Rapid kämpft in Kapfenberg um ersten Frühjahrssieg

 

Rapid kämpft in Kapfenberg um ersten Frühjahrssieg

"Keine Frage, jetzt ist ein Erfolgserlebnis gefragt", meinte Trainer Peter Pacult, der aber "nicht mehr Druck als vor anderen Spielen" verspürt. In der aktuellen Situation müsse sich seine Mannschaft, die nur einen Punkt aus den jüngsten vier Auswärtsspielen einfuhr, altbekannter Rapid-Tugenden besinnen. "Wir müssen mehr Willen zeigen.
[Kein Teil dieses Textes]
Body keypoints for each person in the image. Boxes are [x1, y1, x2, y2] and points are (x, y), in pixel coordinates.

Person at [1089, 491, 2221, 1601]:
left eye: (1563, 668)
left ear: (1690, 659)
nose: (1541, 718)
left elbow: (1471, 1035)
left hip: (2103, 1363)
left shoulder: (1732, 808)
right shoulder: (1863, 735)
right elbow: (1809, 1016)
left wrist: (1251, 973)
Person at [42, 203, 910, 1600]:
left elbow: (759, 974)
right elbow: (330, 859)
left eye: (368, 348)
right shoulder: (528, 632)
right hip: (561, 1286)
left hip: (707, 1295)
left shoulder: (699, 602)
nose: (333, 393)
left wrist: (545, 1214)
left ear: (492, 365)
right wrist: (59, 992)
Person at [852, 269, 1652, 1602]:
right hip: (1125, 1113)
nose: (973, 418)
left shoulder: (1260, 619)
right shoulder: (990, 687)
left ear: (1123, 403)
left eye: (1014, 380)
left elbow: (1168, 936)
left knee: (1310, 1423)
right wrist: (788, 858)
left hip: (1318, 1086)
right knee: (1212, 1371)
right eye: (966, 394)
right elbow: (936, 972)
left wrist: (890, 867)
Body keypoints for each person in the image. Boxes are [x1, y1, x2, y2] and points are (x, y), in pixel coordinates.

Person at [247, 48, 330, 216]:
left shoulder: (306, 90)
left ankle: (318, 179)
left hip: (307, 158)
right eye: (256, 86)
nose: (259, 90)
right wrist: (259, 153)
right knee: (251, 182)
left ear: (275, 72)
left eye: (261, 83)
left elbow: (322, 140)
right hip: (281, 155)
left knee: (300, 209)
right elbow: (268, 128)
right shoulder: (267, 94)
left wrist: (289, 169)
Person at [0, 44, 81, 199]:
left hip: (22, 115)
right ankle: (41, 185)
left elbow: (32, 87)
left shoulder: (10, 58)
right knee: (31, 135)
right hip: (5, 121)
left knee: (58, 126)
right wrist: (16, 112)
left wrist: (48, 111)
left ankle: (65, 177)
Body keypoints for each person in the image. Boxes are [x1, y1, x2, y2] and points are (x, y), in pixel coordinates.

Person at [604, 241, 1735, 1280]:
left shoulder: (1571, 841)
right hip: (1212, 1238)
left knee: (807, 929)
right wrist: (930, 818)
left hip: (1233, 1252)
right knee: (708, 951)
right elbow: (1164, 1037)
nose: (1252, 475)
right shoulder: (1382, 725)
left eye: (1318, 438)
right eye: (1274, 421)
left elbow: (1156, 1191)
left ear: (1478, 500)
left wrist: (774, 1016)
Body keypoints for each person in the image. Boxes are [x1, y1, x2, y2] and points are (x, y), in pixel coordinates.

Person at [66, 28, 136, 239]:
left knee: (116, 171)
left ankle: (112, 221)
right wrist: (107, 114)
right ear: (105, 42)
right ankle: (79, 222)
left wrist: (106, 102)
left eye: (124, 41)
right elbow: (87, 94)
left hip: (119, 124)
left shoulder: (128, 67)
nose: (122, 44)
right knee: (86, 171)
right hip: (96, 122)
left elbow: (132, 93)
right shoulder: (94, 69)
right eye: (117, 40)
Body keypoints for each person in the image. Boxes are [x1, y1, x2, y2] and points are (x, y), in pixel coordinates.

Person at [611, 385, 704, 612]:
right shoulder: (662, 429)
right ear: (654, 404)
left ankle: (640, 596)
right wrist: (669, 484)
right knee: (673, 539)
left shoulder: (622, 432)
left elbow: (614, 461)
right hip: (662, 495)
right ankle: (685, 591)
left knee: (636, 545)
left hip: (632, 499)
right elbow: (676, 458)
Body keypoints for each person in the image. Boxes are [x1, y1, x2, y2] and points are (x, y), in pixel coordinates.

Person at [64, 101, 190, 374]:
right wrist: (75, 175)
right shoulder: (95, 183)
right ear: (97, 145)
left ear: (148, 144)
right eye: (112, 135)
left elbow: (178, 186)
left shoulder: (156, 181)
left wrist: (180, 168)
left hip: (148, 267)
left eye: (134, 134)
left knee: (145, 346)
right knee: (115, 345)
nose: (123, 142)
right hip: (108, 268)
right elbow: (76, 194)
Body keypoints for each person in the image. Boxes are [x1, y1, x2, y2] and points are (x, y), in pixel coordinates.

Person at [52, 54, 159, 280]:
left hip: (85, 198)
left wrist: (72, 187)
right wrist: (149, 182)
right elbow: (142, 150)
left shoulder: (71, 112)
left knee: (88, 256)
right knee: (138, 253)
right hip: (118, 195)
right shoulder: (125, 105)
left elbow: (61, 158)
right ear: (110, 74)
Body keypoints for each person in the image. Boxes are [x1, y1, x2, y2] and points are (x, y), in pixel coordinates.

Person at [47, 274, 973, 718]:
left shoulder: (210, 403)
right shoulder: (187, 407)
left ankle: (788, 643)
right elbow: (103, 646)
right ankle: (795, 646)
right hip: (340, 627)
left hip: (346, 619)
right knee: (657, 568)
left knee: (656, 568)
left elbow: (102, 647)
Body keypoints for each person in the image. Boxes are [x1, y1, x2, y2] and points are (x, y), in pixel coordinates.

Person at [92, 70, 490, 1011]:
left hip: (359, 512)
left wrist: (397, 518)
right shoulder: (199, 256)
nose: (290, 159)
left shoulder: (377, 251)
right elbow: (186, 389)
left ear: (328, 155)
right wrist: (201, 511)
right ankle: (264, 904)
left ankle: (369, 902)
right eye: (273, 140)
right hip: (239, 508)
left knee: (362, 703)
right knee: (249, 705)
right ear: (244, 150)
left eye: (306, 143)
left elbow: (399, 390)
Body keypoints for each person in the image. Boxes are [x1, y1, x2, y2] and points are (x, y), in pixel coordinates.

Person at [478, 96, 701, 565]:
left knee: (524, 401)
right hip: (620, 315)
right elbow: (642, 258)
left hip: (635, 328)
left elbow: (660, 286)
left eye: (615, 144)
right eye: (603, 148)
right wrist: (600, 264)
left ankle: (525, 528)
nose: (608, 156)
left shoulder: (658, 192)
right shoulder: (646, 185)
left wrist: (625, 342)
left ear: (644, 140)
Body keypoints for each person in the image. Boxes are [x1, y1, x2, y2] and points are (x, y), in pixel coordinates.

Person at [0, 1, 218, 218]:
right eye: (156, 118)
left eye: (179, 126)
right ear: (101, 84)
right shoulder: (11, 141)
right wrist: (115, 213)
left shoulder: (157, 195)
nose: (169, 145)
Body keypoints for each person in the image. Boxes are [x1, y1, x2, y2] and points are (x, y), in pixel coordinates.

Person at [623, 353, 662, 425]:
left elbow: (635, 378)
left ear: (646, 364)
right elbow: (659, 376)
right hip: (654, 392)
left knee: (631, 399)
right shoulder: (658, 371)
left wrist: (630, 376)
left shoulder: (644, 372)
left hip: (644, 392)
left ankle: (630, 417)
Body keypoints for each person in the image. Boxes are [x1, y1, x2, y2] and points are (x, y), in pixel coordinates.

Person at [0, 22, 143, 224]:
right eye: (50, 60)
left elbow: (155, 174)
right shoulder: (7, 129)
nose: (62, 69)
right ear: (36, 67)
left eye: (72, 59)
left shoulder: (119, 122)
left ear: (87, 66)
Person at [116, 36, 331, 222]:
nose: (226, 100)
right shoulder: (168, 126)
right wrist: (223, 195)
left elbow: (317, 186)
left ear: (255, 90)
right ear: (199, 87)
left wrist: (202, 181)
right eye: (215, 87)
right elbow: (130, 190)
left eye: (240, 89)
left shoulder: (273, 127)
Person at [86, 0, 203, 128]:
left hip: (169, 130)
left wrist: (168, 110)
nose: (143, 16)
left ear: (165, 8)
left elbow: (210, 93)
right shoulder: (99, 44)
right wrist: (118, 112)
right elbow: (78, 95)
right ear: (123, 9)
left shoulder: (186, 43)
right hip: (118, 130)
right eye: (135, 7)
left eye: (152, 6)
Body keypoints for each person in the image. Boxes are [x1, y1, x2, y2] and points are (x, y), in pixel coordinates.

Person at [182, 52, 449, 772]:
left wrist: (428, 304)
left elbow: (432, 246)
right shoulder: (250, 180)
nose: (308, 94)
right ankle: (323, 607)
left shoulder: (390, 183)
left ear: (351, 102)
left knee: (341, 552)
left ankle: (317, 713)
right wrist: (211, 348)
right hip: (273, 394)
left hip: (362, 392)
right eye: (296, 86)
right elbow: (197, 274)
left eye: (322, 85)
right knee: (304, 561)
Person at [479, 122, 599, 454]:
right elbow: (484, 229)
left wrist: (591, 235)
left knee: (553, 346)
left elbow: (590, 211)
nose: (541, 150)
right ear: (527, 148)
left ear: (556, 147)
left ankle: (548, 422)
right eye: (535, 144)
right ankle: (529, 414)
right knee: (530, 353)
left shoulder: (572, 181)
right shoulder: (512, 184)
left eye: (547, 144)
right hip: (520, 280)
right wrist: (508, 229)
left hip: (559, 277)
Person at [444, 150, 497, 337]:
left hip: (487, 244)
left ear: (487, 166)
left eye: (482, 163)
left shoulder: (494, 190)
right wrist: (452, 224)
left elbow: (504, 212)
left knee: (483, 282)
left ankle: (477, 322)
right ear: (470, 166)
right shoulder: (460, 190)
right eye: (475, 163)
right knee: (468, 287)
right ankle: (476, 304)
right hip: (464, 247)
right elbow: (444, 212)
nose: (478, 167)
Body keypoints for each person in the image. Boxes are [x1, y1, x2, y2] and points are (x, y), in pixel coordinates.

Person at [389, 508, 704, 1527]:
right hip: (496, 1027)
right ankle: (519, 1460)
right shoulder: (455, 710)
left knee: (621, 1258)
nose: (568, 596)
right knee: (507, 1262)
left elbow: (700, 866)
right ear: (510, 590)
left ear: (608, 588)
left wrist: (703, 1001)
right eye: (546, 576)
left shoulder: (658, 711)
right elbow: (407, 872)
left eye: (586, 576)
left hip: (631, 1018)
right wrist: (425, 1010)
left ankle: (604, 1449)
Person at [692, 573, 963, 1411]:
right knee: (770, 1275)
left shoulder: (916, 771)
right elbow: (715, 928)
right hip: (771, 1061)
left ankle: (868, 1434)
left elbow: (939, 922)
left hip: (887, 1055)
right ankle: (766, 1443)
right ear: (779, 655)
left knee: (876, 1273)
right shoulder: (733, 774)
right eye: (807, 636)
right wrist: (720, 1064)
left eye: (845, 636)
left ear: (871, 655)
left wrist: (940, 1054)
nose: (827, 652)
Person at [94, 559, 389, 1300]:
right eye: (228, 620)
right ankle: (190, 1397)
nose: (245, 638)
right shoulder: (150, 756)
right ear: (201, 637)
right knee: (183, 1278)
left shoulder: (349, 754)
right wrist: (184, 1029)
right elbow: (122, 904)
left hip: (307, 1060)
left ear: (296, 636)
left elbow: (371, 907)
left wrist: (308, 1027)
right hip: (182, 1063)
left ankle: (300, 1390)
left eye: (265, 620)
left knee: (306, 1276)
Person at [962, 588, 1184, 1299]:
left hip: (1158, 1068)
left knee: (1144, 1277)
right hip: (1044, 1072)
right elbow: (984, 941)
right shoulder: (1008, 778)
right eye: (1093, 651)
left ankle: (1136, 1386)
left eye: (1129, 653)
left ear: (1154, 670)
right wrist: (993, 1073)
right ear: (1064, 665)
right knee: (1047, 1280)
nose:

Nur spielerisch durchzusetzen, das geht im Moment nicht. Jetzt ist mehr der Kampf gefragt, dort müssen wir ansetzen", erklärte der Wiener und hofft auf die Rückkehr des Spielglücks. "Wenn Soma gegen die Salzburger das Tor macht, sind wir jetzt Tabellenführer und nicht sechs Punkte hinten."

Wohl nicht ausschließlich auf Pech zurückzuführen ist die Tatsache, dass Rapid in den drei Partien 2010 schon 7 Tore bekommen hat, während es in den 19 vorangegangenen Spielen gerade einmal 18 Gegentreffer gewesen waren. Nur auf eine schlechte Abwehrleistung sei dies aber nicht zurückzuführen. "Wir haben im Herbst vorne nicht so schnell den Ball verloren, deswegen war die Defensive auch nicht so unter Druck. Das Gesamtpaket muss besser werden", forderte Pacult.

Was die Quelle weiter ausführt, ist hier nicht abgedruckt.